As a matter of fact, once I stopped my magical researches, I had more time than I knew what to do with. Two hours of daily practice on the horn was about all I could sustain, without any outside stimulation, and there wasn’t much of anything else I could find to occupy me. I considered resuming my interrupted scientific studies, but so many years had elapsed since I left the university that I dreaded to find out how much I. had forgotten. Besides, I felt uncomfortable about going back to science after having trafficked in the black arts, rather as a whore must feel at the prospect of associating with respectable married women. I could probably have carried it off all right, but I couldn’t help feeling a curious mixture of scorn for the innocence of my potential colleagues, and shame for having violated their code. I did quite a lot of desultory reading, to help pass the time, but I had never had much interest in literature, and it soon palled.
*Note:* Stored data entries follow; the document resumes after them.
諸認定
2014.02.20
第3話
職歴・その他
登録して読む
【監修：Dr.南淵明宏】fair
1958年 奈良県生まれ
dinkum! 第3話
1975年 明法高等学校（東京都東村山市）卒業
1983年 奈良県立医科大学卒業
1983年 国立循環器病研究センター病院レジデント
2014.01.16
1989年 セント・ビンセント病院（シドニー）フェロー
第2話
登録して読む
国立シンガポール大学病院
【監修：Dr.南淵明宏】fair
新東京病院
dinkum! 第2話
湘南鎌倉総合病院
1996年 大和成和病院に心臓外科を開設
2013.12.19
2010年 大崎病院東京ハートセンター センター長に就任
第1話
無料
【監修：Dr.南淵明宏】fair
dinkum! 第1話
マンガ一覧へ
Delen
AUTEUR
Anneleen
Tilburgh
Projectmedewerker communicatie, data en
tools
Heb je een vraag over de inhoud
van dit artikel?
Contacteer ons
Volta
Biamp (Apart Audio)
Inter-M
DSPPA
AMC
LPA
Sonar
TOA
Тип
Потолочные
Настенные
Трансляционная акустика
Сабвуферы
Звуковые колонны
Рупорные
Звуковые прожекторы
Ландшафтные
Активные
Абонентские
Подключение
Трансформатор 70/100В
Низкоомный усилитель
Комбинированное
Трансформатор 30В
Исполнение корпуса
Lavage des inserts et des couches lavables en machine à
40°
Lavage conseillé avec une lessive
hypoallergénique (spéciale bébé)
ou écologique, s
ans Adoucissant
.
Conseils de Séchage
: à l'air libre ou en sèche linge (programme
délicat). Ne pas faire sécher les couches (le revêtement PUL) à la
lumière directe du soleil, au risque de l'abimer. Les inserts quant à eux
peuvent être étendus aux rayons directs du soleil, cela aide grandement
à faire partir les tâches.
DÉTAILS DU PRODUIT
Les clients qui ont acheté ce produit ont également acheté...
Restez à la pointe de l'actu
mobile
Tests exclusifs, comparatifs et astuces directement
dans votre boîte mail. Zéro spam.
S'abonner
Then one night I woke up after dreaming of being a member of a band—a perennial wish-fulfillment dream of mine— and it suddenly dawned on me that I could employ my gift to satisfy that desire. I got right out of bed—I knew if I waited for morning, I’d probably lack the nerve to try it; I was scared enough half asleep—and doubled myself. I hadn’t tried to double anything more complicated than a salt herring until then, and while I had never failed at anything I had attempted, I had no way of knowing if I’d come out of the experience alive. I was just desperate enough to take the chance, though, and the result was, or seemed to be, perfect. The two of us looked at each other, laughed sort of hysterically, then we shook hands, and both of us doubled and redoubled. We all decided that eight was plenty for a start, and set about doubling enough food and drink to feed us. We had a feast, with plenty of beer, after which we doubled the mattress and bedclothes into enough for- all—they pretty nearly filled the cabin—and tried to get back to sleep. But we were too excited and over-stimulated; we kept giggling and skylarking like a bunch of schoolboys in a dormitory when the proctor is away.
Next day, we started right away to provide ourselves with adequate living quarters. Eight semi-skilled men can accomplish a lot more than eight times as much as one green hand, and to our surprise, by quitting time we had a site cleared of brush and largely leveled.
After we had knocked off work, one of us drove the jeep over to the workshop of a young Italian, who lived not far away, and who earned his living by providing and servicing band instruments for a number of high schools within a twenty-five-mile radius. Instruments that the schools had discarded—and public schools have gotten very particular about such things—he sold to the general public at very moderate prices. I had had occasion to take my trombone to him for repairs a couple of times, and found him both sympathetic to impoverished amateur musicians, and a conscientious craftsman. He loved his work—he had learned the trade as a boy, most of his family being involved with musical instruments in some capacity—but the rough treatment the instruments received from the school children caused him endless pain, however good it was for his business.